Lucian Freud describe a sus
personajes como “desvestidos” antes que “desnudos”. La distinción es importante
porque deja claras las intenciones de la
mirada del pintor: su enfoque comprensivo del cuerpo humano como carne viva. En
este sentido, los cuadros son retratos de cuerpo entero en lugar de ejemplos de “desnudos” como género pictórico histórico.
Algunos observadores han descrito la representación que hace Freud de la carne
como “descarnada”, “despellejada” o “flácida” y, sin duda, se expresa una
acusada sensibilidad, una rapidez
precaria, incluso cierta vulnerabilidad ante los moretones. La piel aparece resbaladiza
y casi transparente para revelar unos colores azul purpura, rosa y ocre en los
músculos y la grasa que oculta.

Hombre
desvestido con rata es una de las pocas obras realizadas a finales de los
años setenta que representa al mismo
modelo masculino, solo o como integrante de un doble retrato, el más
conocido de los cuales es Hombre
desvestido con su amigo (1978-80). Freud, aparte de ser un meticuloso
observador de sus personajes, llena sus cuadros de anécdotas humorísticas,
juegos visuales e insinuaciones sexuales. En Hombre desvestido con rata, la
rata, con su afilada nariz rosa, juguetea con el pene flácido del hombre, quizá
sugiriendo que comparte su predilección por esconderse en lugares ocultos.
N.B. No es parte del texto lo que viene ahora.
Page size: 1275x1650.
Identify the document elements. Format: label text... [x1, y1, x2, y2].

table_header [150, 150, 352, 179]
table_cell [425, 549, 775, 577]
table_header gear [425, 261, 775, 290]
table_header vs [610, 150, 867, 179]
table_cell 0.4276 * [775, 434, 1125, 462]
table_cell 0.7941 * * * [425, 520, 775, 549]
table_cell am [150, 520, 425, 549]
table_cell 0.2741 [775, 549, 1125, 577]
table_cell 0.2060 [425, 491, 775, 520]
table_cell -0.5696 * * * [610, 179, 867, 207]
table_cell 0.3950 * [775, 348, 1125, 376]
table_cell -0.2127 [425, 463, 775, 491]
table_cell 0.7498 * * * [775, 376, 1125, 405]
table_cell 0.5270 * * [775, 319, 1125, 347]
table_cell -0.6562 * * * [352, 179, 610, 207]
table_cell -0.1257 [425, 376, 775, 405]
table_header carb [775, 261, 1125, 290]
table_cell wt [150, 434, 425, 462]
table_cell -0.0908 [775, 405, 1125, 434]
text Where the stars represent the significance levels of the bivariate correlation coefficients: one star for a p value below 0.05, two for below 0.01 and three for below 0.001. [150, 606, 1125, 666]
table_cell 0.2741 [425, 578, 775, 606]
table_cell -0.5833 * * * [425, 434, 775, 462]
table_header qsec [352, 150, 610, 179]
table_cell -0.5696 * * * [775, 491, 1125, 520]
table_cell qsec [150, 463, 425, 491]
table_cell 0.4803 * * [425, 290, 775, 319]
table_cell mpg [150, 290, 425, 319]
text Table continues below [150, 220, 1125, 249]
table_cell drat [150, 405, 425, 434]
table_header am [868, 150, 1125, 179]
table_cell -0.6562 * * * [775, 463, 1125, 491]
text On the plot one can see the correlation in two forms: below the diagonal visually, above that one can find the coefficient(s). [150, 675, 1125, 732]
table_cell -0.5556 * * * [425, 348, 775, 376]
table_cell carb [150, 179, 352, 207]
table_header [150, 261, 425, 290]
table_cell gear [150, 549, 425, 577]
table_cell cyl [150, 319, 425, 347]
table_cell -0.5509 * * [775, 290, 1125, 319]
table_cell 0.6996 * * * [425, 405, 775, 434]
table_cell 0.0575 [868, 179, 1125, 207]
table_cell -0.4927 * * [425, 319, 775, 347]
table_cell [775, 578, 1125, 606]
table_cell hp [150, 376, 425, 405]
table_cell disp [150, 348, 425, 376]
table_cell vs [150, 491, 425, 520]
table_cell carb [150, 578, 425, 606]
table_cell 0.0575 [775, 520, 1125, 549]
En Hombre desvestido con su amigo, el
entrelazamiento de las piernas sugiere una excitación fálica mutua, mientras
que en el cuadro Retrato desnudo con
reflejo (1980), en el que la modelo ocupa el mismo sofá viejo y
desvencijado, el reflejo de los pies del artista en el extremo superior derecho del lienzo le
confiere un matiz absolutamente depredador. Es como si Freud estuviera infiltrándose
a hurtadillas en su personaje con claras intenciones sexuales.